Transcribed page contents
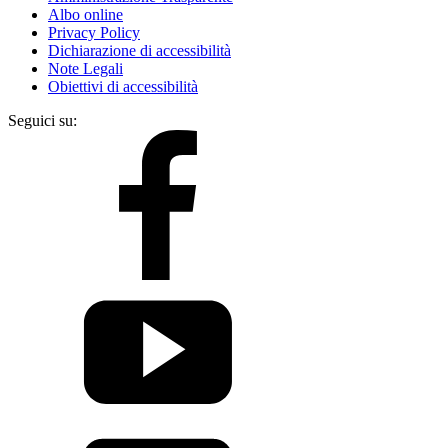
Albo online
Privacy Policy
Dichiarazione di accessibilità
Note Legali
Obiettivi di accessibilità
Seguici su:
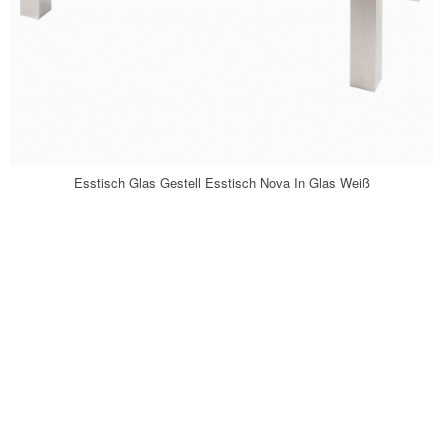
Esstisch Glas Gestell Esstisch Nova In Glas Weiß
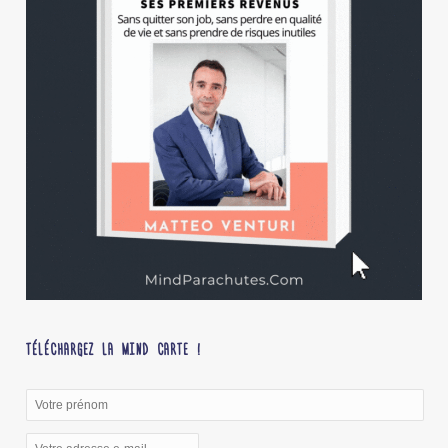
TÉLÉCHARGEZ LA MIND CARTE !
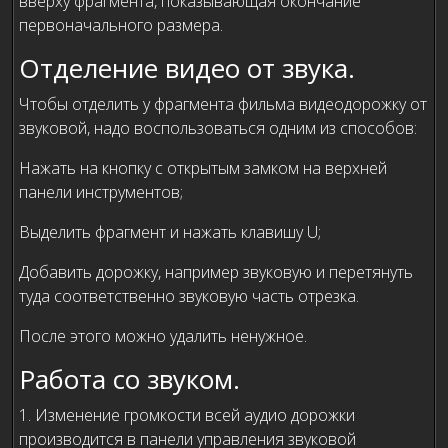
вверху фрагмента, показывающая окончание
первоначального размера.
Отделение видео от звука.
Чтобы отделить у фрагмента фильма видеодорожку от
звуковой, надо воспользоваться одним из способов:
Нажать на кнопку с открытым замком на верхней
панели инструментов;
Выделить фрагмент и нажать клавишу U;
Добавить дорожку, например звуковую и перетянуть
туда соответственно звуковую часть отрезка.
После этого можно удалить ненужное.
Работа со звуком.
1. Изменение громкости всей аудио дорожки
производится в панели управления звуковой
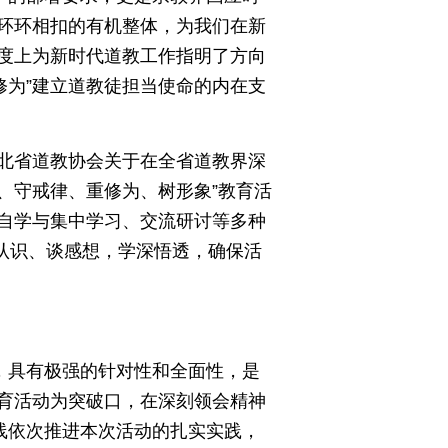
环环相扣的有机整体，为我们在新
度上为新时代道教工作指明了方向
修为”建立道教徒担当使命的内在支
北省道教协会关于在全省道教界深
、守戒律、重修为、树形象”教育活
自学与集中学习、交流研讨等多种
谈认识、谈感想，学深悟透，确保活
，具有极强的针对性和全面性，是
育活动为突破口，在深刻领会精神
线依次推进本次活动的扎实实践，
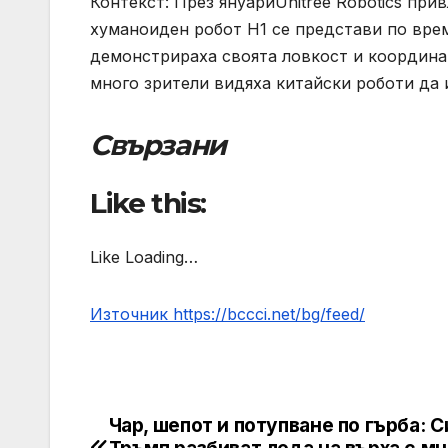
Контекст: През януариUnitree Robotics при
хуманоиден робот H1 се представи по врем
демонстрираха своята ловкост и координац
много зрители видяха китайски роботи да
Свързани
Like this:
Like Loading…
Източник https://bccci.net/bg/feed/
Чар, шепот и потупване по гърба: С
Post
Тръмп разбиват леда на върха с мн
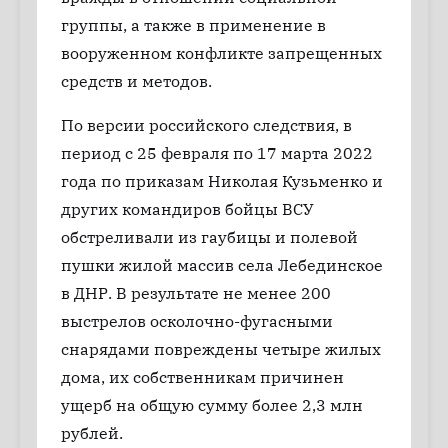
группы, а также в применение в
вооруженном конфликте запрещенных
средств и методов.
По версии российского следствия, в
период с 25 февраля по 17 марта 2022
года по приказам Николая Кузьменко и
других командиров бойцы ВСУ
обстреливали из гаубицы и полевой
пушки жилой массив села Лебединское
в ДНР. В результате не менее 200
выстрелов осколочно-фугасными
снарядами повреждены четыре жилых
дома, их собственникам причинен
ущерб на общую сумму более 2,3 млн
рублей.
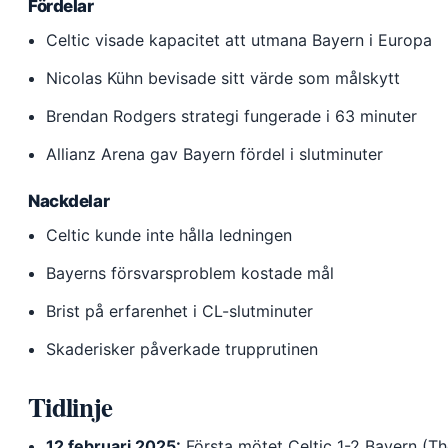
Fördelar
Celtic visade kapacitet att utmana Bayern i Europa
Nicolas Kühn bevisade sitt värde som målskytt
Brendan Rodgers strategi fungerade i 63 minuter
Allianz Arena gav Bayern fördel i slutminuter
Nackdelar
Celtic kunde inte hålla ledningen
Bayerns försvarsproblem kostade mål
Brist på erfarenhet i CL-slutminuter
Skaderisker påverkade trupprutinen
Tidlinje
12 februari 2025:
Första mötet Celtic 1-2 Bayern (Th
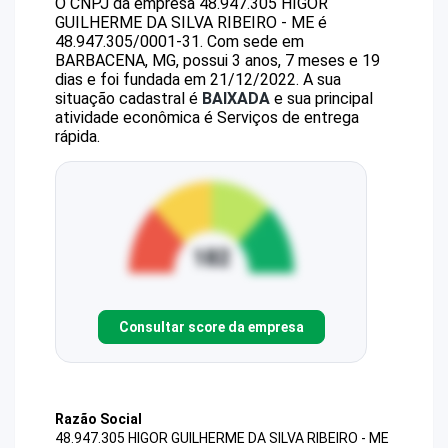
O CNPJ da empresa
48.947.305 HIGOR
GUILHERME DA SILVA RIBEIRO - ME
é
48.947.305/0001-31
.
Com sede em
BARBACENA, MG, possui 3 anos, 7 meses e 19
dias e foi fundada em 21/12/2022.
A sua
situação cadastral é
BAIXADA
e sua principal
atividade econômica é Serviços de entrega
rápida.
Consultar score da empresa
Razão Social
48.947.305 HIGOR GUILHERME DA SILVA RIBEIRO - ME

**Exercise**
Extract the text lines from every row above and reproduce each one verbatim, leaving out the pictures.

**Problem solution**
Albo online
Privacy Policy
Dichiarazione di accessibilità
Note Legali
Obiettivi di accessibilità
Seguici su:
Esstisch Glas Gestell Esstisch Nova In Glas Weiß
TÉLÉCHARGEZ LA MIND CARTE !
вверху фрагмента, показывающая окончание
первоначального размера.
Отделение видео от звука.
Чтобы отделить у фрагмента фильма видеодорожку от
звуковой, надо воспользоваться одним из способов:
Нажать на кнопку с открытым замком на верхней
панели инструментов;
Выделить фрагмент и нажать клавишу U;
Добавить дорожку, например звуковую и перетянуть
туда соответственно звуковую часть отрезка.
После этого можно удалить ненужное.
Работа со звуком.
1. Изменение громкости всей аудио дорожки
производится в панели управления звуковой
环环相扣的有机整体，为我们在新
度上为新时代道教工作指明了方向
修为”建立道教徒担当使命的内在支
北省道教协会关于在全省道教界深
、守戒律、重修为、树形象”教育活
自学与集中学习、交流研讨等多种
谈认识、谈感想，学深悟透，确保活
，具有极强的针对性和全面性，是
育活动为突破口，在深刻领会精神
线依次推进本次活动的扎实实践，
Контекст: През януариUnitree Robotics при
хуманоиден робот H1 се представи по врем
демонстрираха своята ловкост и координац
много зрители видяха китайски роботи да
Свързани
Like this:
Like Loading…
Източник https://bccci.net/bg/feed/
Чар, шепот и потупване по гърба: С
Post
Тръмп разбиват леда на върха с мн
группы, а также в применение в
вооруженном конфликте запрещенных
средств и методов.
По версии российского следствия, в
период с 25 февраля по 17 марта 2022
года по приказам Николая Кузьменко и
других командиров бойцы ВСУ
обстреливали из гаубицы и полевой
пушки жилой массив села Лебединское
в ДНР. В результате не менее 200
выстрелов осколочно-фугасными
снарядами повреждены четыре жилых
дома, их собственникам причинен
ущерб на общую сумму более 2,3 млн
рублей.
Fördelar
Celtic visade kapacitet att utmana Bayern i Europa
Nicolas Kühn bevisade sitt värde som målskytt
Brendan Rodgers strategi fungerade i 63 minuter
Allianz Arena gav Bayern fördel i slutminuter
Nackdelar
Celtic kunde inte hålla ledningen
Bayerns försvarsproblem kostade mål
Brist på erfarenhet i CL-slutminuter
Skaderisker påverkade trupprutinen
Tidlinje
12 februari 2025:
Första mötet Celtic 1-2 Bayern (Th
O CNPJ da empresa
48.947.305 HIGOR
GUILHERME DA SILVA RIBEIRO - ME
é
48.947.305/0001-31
.
Com sede em
BARBACENA, MG, possui 3 anos, 7 meses e 19
dias e foi fundada em 21/12/2022.
A sua
situação cadastral é
BAIXADA
e sua principal
atividade econômica é Serviços de entrega
rápida.
Consultar score da empresa
Razão Social
48.947.305 HIGOR GUILHERME DA SILVA RIBEIRO - ME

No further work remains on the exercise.